Concernant la décision du gouvernement d’augmenter la taxe sur les produits sucrés, le secrétaire de l’ACIM est d’avis que « si on pensait vraiment à la santé des Mauriciens, comme l’affirmait le ministre des Finances, Renganaden Padayachy, il aurait été plus approprié de mentionner le taux de sucre dans les produits » afin que les consommateurs soient avertis. « Autrement, cette taxe ne sert en aucun cas à réduire le taux de diabète à Maurice. »

Par ailleurs, l’ACIM regrette que les consommateurs n’aient pas profité de la baisse du prix de l’essence sur le marché mondial. « On a préféré mettre l’argent dans un Solidarity Fund.

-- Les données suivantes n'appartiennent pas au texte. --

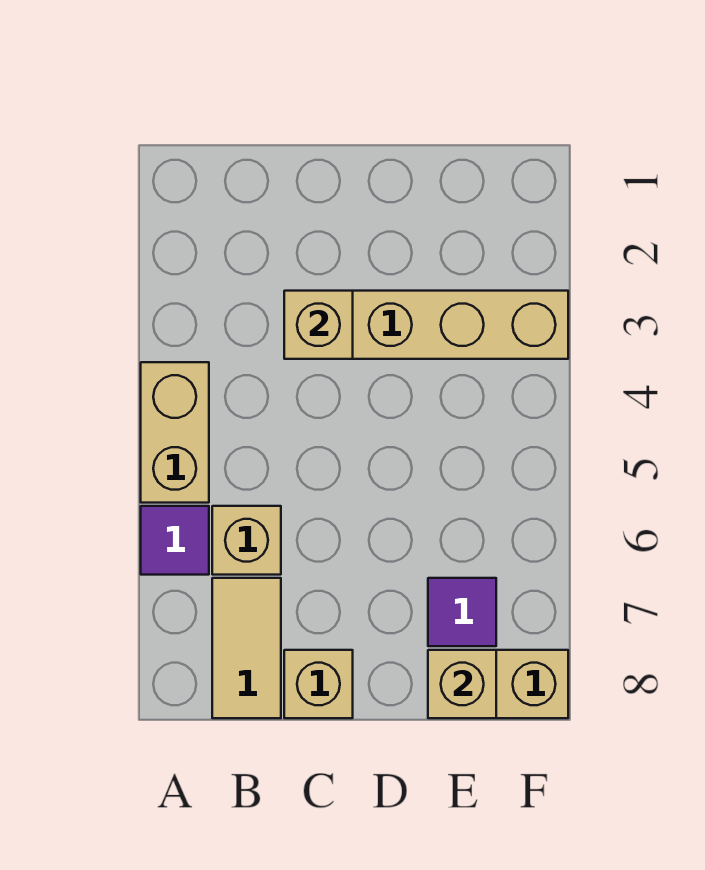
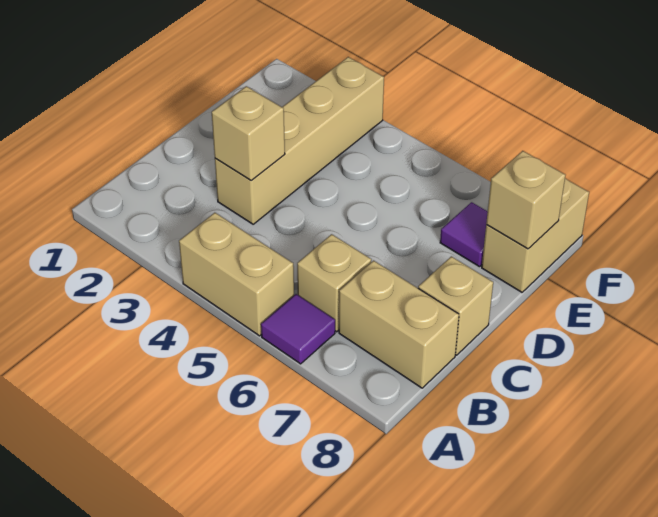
tan tile B7:B8 level 1 -> tan brick B7:B8 level 1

De même, le prix de l’électricité aurait dû baisser également avec la chute du prix de l’huile lourde. En ce qui concerne la baisse du prix du gaz ménager, il est survenu avec trois mois de retard. » L’ACIM déplore également la manière dont le gouvernement a géré le dossier des Mauriciens bloqués à l’étranger. « On a manqué d’humanisme. Il y a des personnes qui sont devenues SDF dans des pays étrangers, faute de moyens pour payer les hôtels. Je demande à toutes ces familles affectées de se mobiliser pour se faire rembourser ces frais supplémentaires. Elles peuvent prendre contact avec nous. Nous envisagerons une plainte en cour s’il le faut. »

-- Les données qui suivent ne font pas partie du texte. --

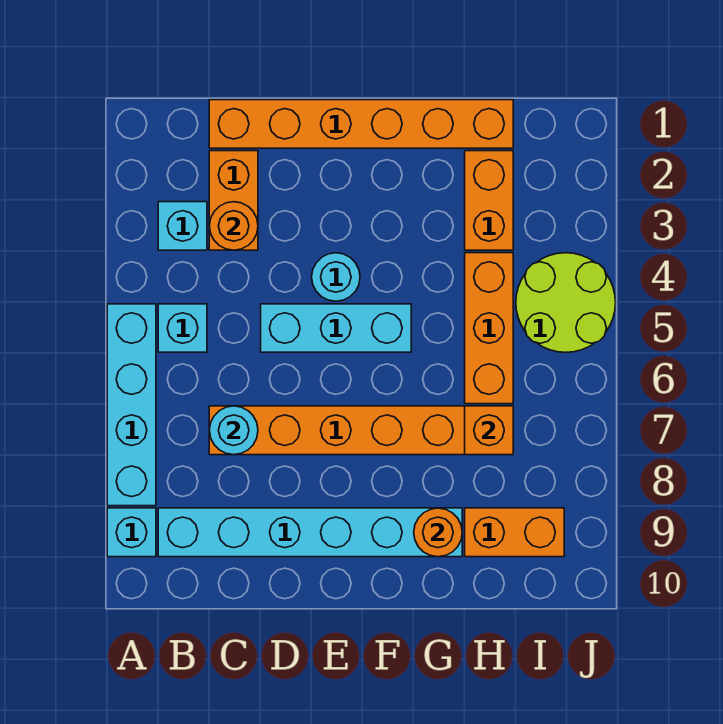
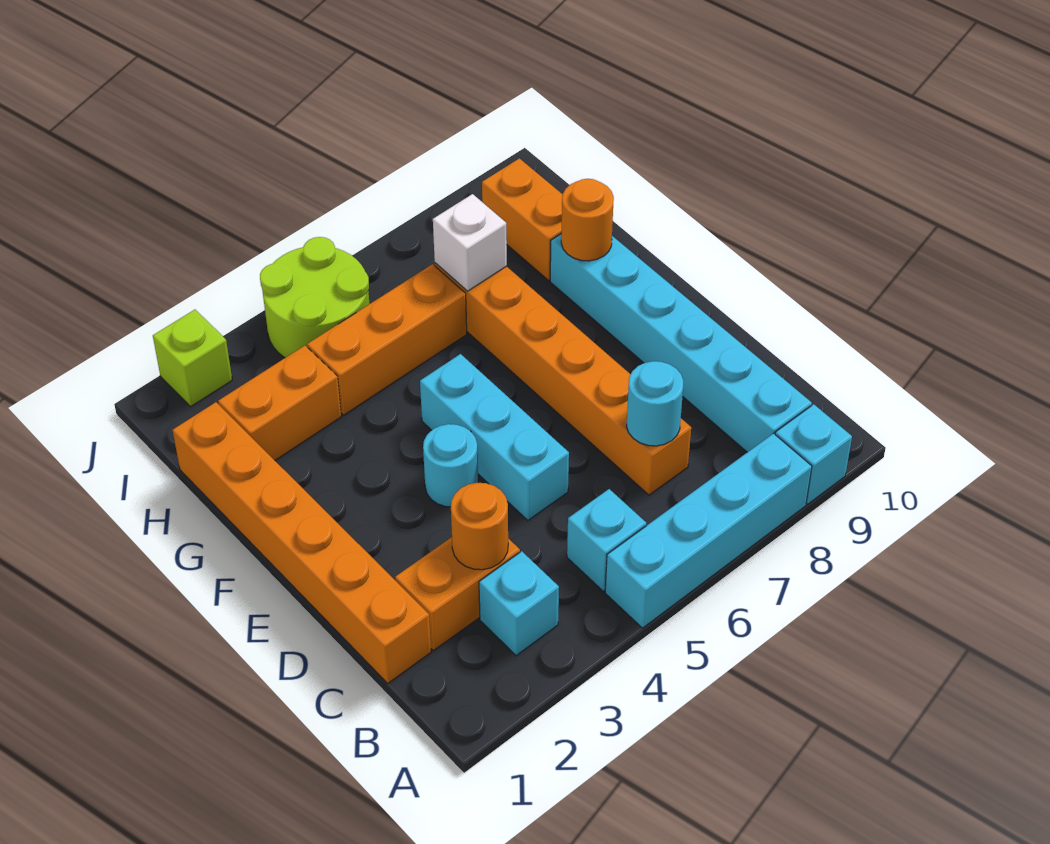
orange brick H7 level 2 -> white brick H7 level 2
none -> lime brick J2 level 1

Par ailleurs, Jayen Chellum s’interroge également sur le port obligatoire du masque. Il rappelle que l’OMS n’a pas fait de recommandation en ce sens et attire l’attention sur les difficultés que pourraient rencontrer certains enfants qui doivent porter le masque pendant une journée à l’école. Il dénonce également la loi « répressive » sur le port du masque, avec des amendes allant jusqu’à Rs 50 000. Dans d’autres pays, affirme-t-il, la loi à ce sujet n’est pas aussi sévère.